The news made for good headlines in this morning’s newspapers – with The Sun calling today’s budget ‘bitter-sweet’. Get it?
Not only did the tabloid claim an exclusive on the story, it also claimed credit for the decision with the statement: “Mr Osborne’s ale reprieve marks a big victory for The Sun’s month-long Axe Beer Tax campaign.”
I don’t want to downplay the importance of the late support of the national media or begrudge them their self-congratulations. They might well have been instrumental in getting the policy change over the line. Who can forget their role in scuppering the proposed pasty tax?
But of course some people have been on the case with the beer duty campaign for more than 30 days. And the PMA can and will afford to be more generous with our praise.
I’ll start with Chris Keating, the marketing manager at Marston’s Wychwood Brewery, who got the ball rolling with the seminal petition that secured more than the 100,000 signatories required to trigger a parliamentary debate – not an easy task in itself (it was only the 12th Government e-petition out of over 16,000 submitted to have reached the landmark).

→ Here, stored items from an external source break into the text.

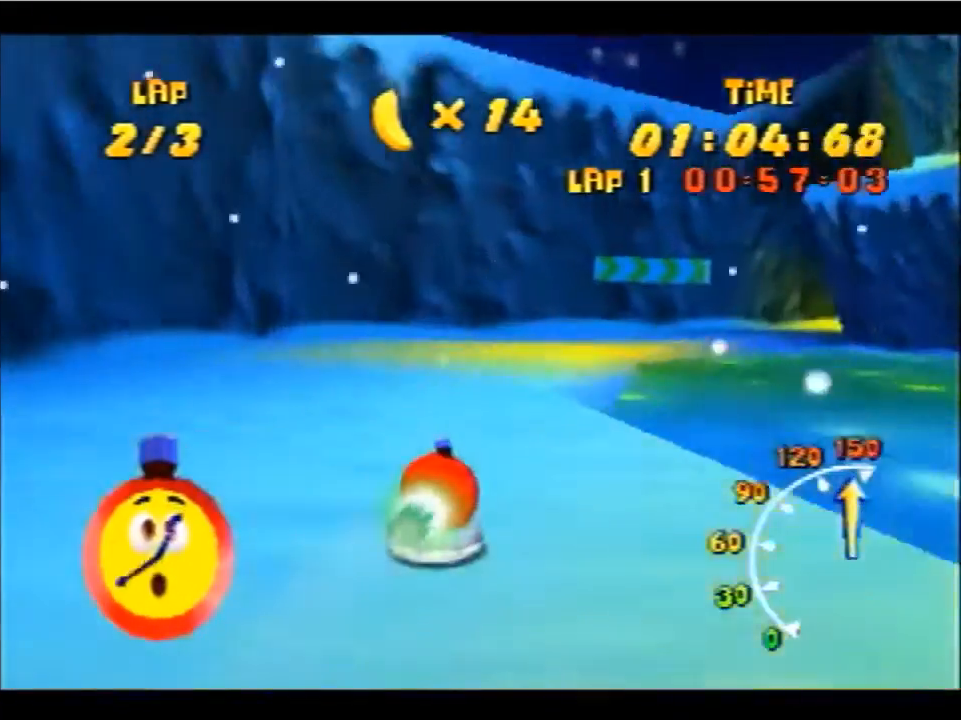
{"buttons": ["A", "R1"], "left_stick": "up", "events": [[67, "B", "up"], [133, "B", "down"], [300, "B", "up"], [433, "A", "down"]]}
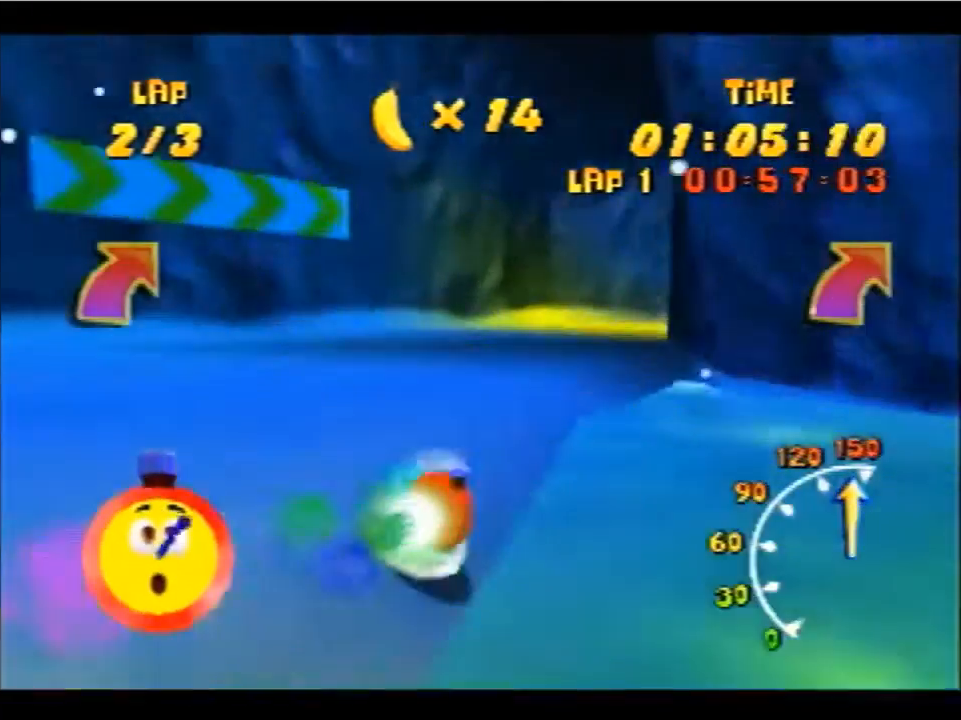
{"buttons": ["A", "B", "R1"], "left_stick": "up", "events": [[500, "B", "down"]]}
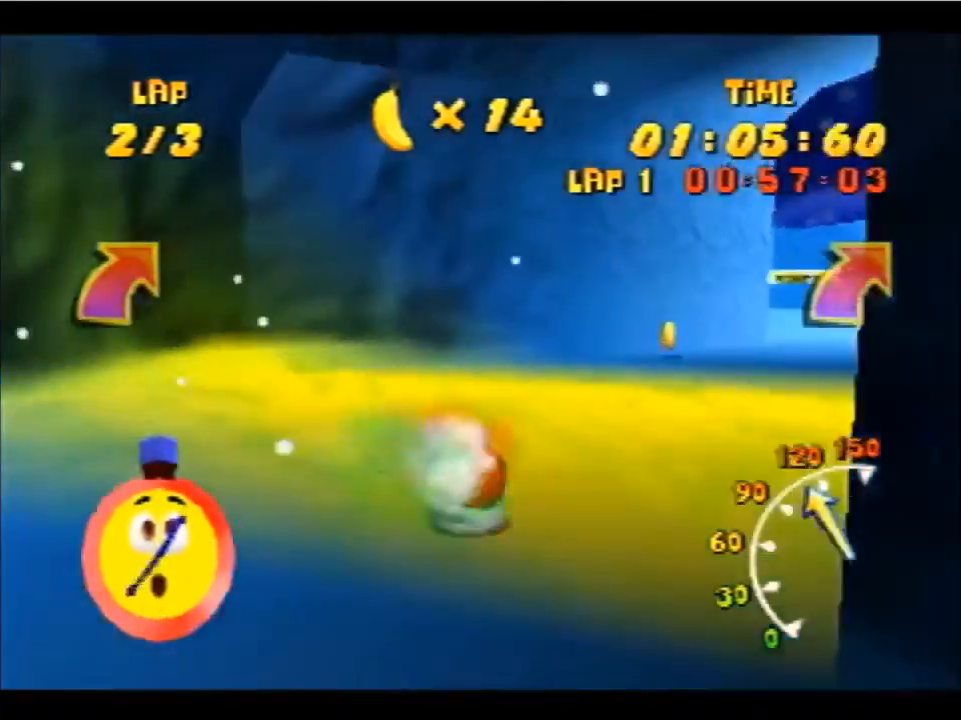
{"buttons": ["A", "R1"], "left_stick": "up", "events": [[100, "B", "up"]]}
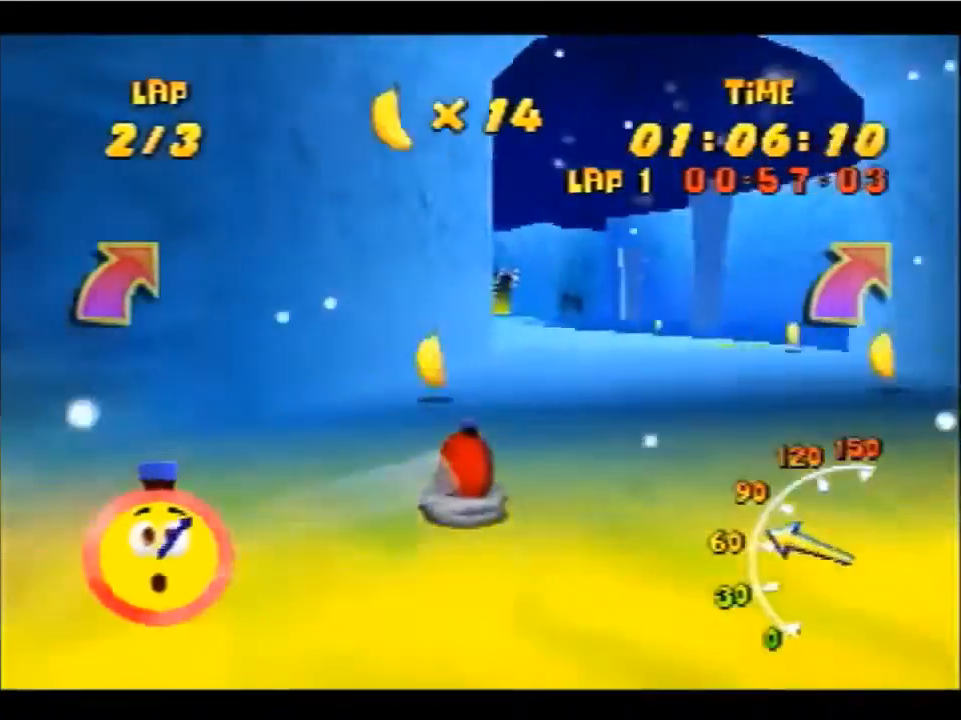
{"buttons": ["A", "R1"], "left_stick": "up", "events": []}
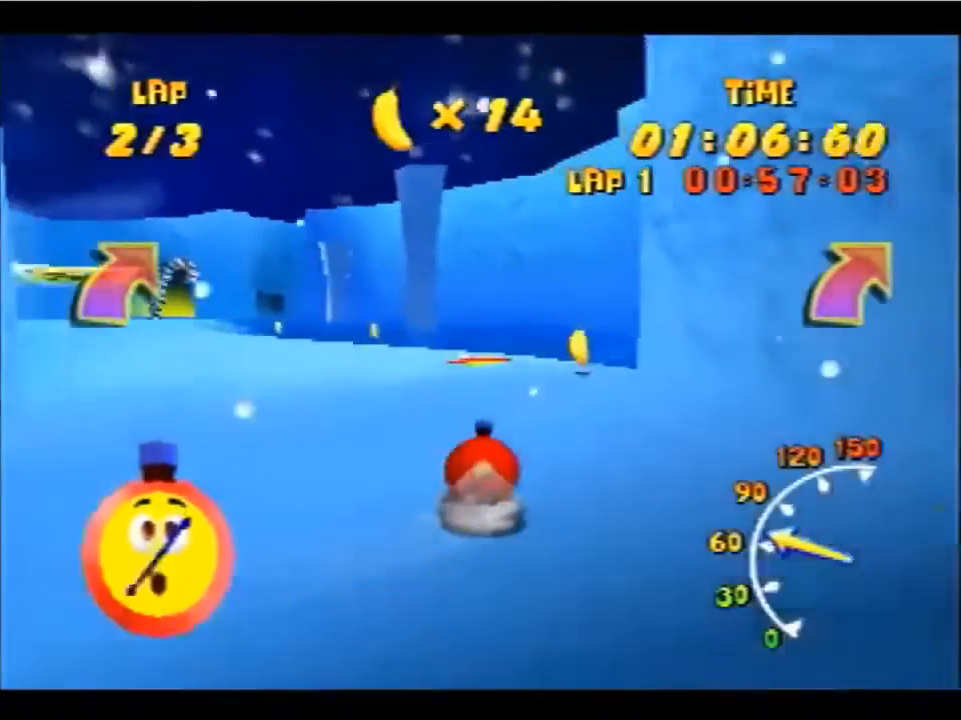
{"buttons": ["B", "R1"], "left_stick": "up", "events": [[433, "A", "up"], [433, "B", "down"]]}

That Hobgoblin-fronted campaign was powerfully supported by CAMRA, the BBPA and the ALMR, who gave it much needed momentum. And it was also adopted, crucially, by two heroic parliamentarians – MPs Andrew Griffiths and Greg Mulholland, who led a powerful House of Commons beer and pubs love-in.
Even iconic Wetherspoons chairman Tim Martin recently (and temporarily) switched the focus of his otherwise single-minded efforts to demand a VAT reduction for pubs and restaurants to throw his weight behind the beer duty cause – surprising even his own management team in the process!
We must also thank the Treasury officials and ministers for listening to the logic of our arguments, and believing once again in beer and pub. Sajid Javid and ultimately George Osborne must have been persuaded by our job creation advice, by our defence of a British manufacturing, retail and export success story and by the calculations that showed beer duty was becoming increasingly self-defeating as a revenue raiser.
The beer duty escalator campaign was a great example of an industry temporarily parking its differences and pulling together towards a common goal. Of course there are other battles to fight and wars to win – but this is a big victory.
So what does it mean for pubs and brewers? Well from midnight on Sunday beer will be around 1p a pint cheaper than it is this week, and next week it will be 6p a pint cheaper next week than it would otherwise have been. And over the course of the next 12 months, it will actually fall in price in real terms behind the rate on inflation (notwithstanding any increases imposed by brewers as a result of higher input prices and by wholesalers and tied-pub landlords as a result of their own pressures and motives).
It is a politically essential response to today's good news that pubs pass on the 1p tax cut to their customers and advertise this small but a psychologically important fall in prices.
If the government can see pubs passing on the benefits of a duty freeze to their customers, thereby stimulating trade, putting more money through the tills and increasing the overall tax take for the Treasury, it might spark further ministerial ‘generosity’ towards the trade.
Who knows – we might even win the VAT argument. With help from The Sun, of course!